**Exercise goal:**
Using the text on two-stream networks for action recognition below, decide whether each statement agrees with it: (a) the extracted RGB frames take up about 5.9G on disk; (b) the motion network takes input of shape (3, 224, 224); (c) the first convolution layer's pre-trained weights are changed from (64, 3, 7, 7) to (64, 20, 7, 7). Answer yes or no for each, quoting the deciding words of the text.

We use a spatial and motion stream cnn with ResNet101 for modeling video information in UCF101 dataset.
- [1] Two-stream convolutional networks for action recognition in videos
- [2] Temporal Segment Networks: Towards Good Practices for Deep Action Recognition
- [3] TS-LSTM and Temporal-Inception: Exploiting Spatiotemporal Dynamics for Activity Recognition
- We extract RGB frames from each video in UCF101 dataset with sampling rate: 10 and save as .jpg image in disk which cost about 5.9G.
In motion stream, we use two methods to get optical flow data.
- Download the preprocessed tvl1 optical flow dataset directly from https://github.com/feichtenhofer/twostreamfusion.
- Using flownet2.0 method to generate 2-channel optical flow image and save its x, y channel as .jpg image in disk respectively, which cost about 56G.
1.3 (Alternative)Download the preprocessed data directly from feichtenhofer/twostreamfusion)
- RGB images
wget http://ftp.tugraz.at/pub/feichtenhofer/tsfusion/data/ucf101_jpegs_256.zip.001
wget http://ftp.tugraz.at/pub/feichtenhofer/tsfusion/data/ucf101_jpegs_256.zip.002
wget http://ftp.tugraz.at/pub/feichtenhofer/tsfusion/data/ucf101_jpegs_256.zip.003
cat ucf101_jpegs_256.zip* > ucf101_jpegs_256.zip
unzip ucf101_jpegs_256.zip
- Optical Flow
wget http://ftp.tugraz.at/pub/feichtenhofer/tsfusion/data/ucf101_tvl1_flow.zip.001
wget http://ftp.tugraz.at/pub/feichtenhofer/tsfusion/data/ucf101_tvl1_flow.zip.002
wget http://ftp.tugraz.at/pub/feichtenhofer/tsfusion/data/ucf101_tvl1_flow.zip.003
cat ucf101_tvl1_flow.zip* > ucf101_tvl1_flow.zip
unzip ucf101_tvl1_flow.zip
- As mention before, we use ResNet101 first pre-trained with ImageNet then fine-tuning on our UCF101 spatial rgb image dataset.
- Input data of motion cnn is a stack of optical flow images which contained 10 x-channel and 10 y-channel images, So it's input shape is (20, 224, 224) which can be considered as a 20-channel image.
- In order to utilize ImageNet pre-trained weight on our model, we have to modify the weights of the first convolution layer pre-trained with ImageNet from (64, 3, 7, 7) to (64, 20, 7, 7).
- In [2] Wang provide a method called Cross modality pre-training to do such weights shape transform. He first average the weight value across the RGB channels and replicate this average by the channel number of motion stream input( which is 20 is this case)

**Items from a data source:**

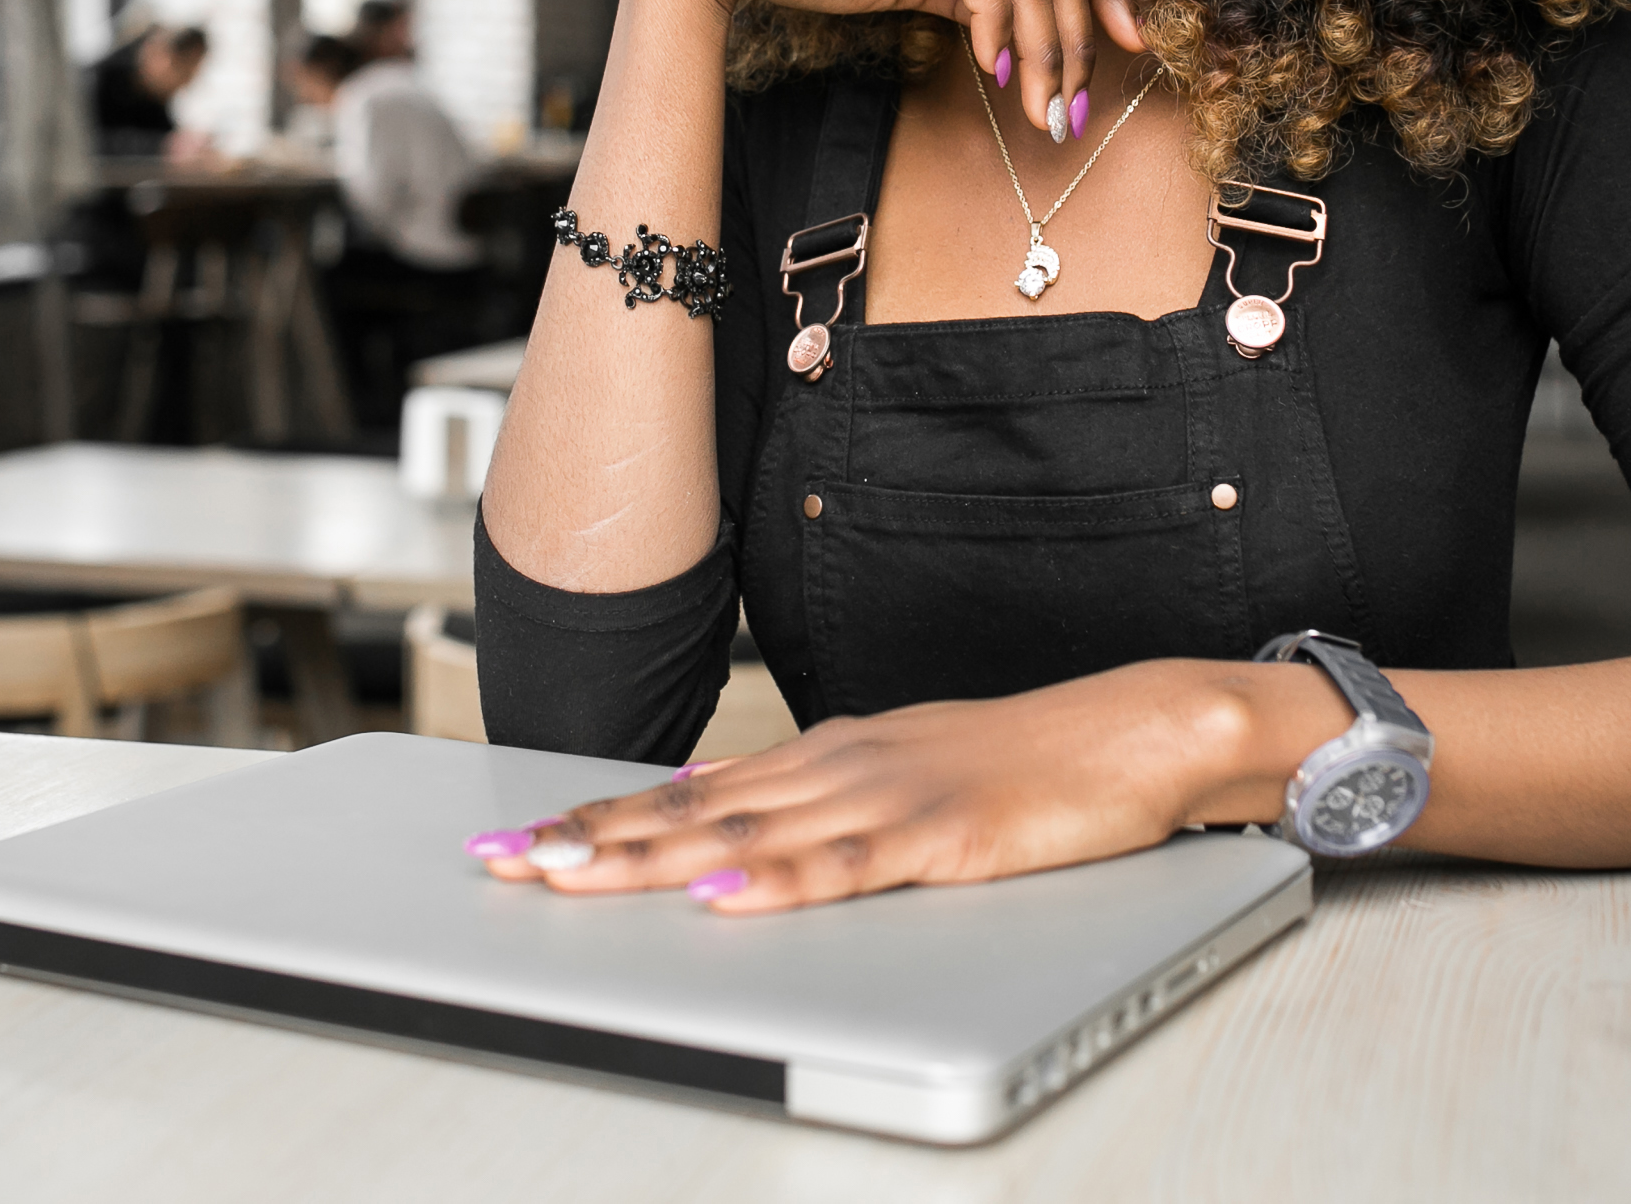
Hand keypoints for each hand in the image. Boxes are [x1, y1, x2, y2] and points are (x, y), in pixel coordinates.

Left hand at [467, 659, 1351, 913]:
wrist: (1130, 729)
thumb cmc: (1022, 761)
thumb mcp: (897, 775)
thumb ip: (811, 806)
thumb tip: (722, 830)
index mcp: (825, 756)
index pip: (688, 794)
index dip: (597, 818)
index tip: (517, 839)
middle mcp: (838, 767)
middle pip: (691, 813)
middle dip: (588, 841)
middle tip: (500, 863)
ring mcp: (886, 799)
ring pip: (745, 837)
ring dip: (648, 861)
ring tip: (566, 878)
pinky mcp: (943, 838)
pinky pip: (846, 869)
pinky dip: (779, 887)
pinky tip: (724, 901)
==
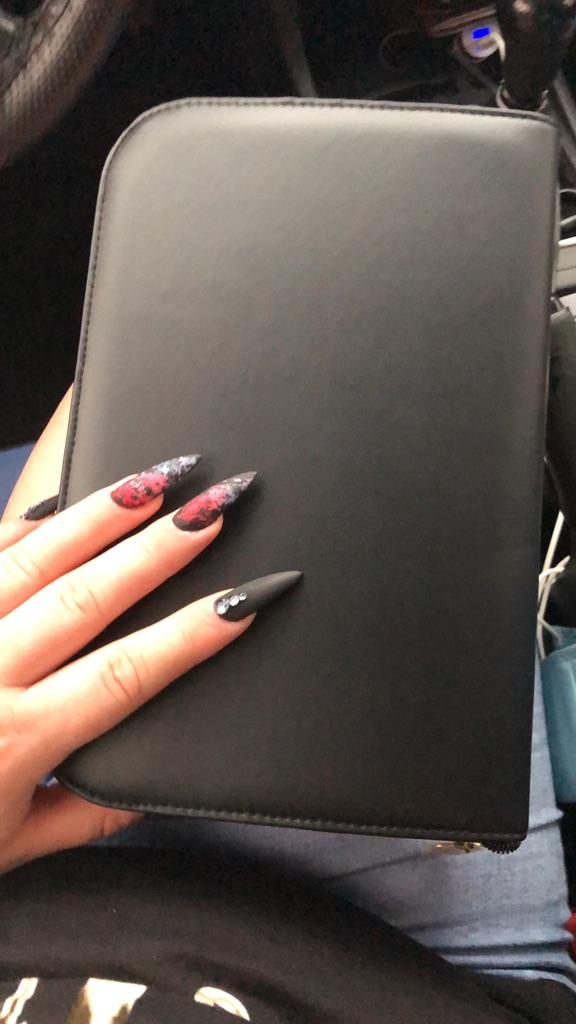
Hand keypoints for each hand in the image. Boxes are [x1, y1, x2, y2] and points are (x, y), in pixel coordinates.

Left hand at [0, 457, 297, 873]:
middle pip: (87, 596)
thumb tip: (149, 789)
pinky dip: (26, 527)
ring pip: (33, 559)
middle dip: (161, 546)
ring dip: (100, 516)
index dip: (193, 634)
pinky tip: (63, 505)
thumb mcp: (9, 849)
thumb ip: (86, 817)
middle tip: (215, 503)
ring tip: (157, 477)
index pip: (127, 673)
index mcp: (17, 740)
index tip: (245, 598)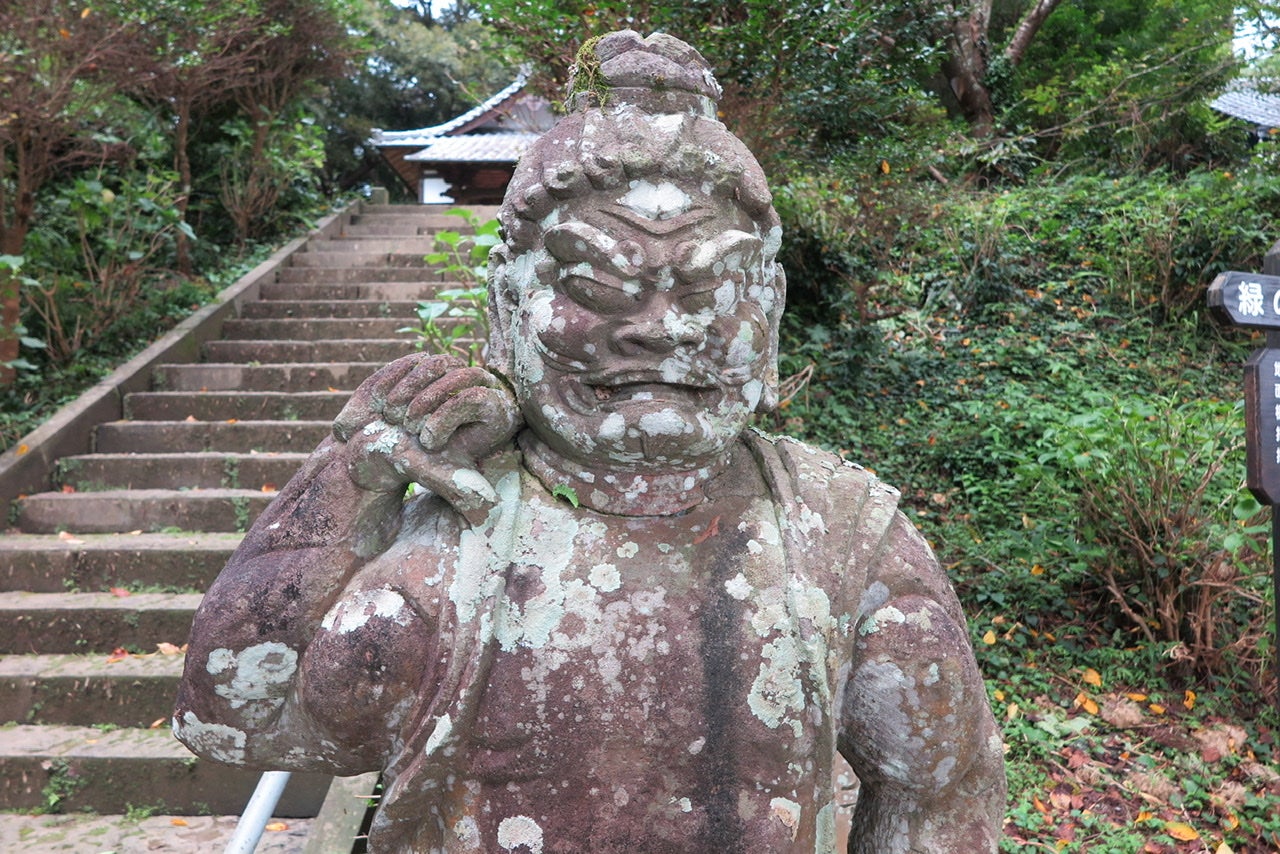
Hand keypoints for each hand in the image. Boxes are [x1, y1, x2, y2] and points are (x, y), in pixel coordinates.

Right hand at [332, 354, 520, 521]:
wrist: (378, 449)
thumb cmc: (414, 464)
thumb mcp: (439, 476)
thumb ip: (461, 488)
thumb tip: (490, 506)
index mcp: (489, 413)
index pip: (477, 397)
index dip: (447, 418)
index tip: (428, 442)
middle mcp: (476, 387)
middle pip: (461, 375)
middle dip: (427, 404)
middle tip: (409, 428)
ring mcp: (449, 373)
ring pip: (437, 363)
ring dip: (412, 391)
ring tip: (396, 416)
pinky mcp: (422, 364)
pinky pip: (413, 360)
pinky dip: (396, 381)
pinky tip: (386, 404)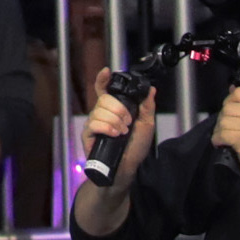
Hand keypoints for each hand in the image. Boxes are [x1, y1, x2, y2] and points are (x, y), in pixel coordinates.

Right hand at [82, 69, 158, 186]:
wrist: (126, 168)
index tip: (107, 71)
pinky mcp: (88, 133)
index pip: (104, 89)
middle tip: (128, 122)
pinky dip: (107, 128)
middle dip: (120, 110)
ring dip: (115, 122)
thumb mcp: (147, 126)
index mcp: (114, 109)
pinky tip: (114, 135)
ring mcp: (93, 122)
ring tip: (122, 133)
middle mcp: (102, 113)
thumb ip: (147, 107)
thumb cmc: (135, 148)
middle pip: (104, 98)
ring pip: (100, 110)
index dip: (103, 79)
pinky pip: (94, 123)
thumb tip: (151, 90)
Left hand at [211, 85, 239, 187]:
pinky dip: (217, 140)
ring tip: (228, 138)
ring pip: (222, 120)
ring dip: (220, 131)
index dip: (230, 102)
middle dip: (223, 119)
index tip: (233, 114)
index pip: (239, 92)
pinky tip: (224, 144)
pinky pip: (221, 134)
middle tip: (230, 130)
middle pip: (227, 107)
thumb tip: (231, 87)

**Solution to this task:**
(a) Yes: "save as .jpg image in disk which cost about 5.9G."
(b) No: "So it's input shape is (20, 224, 224) which can be considered as a 20-channel image."
(c) Yes: "we have to modify the weights of the first convolution layer pre-trained with ImageNet from (64, 3, 7, 7) to (64, 20, 7, 7)."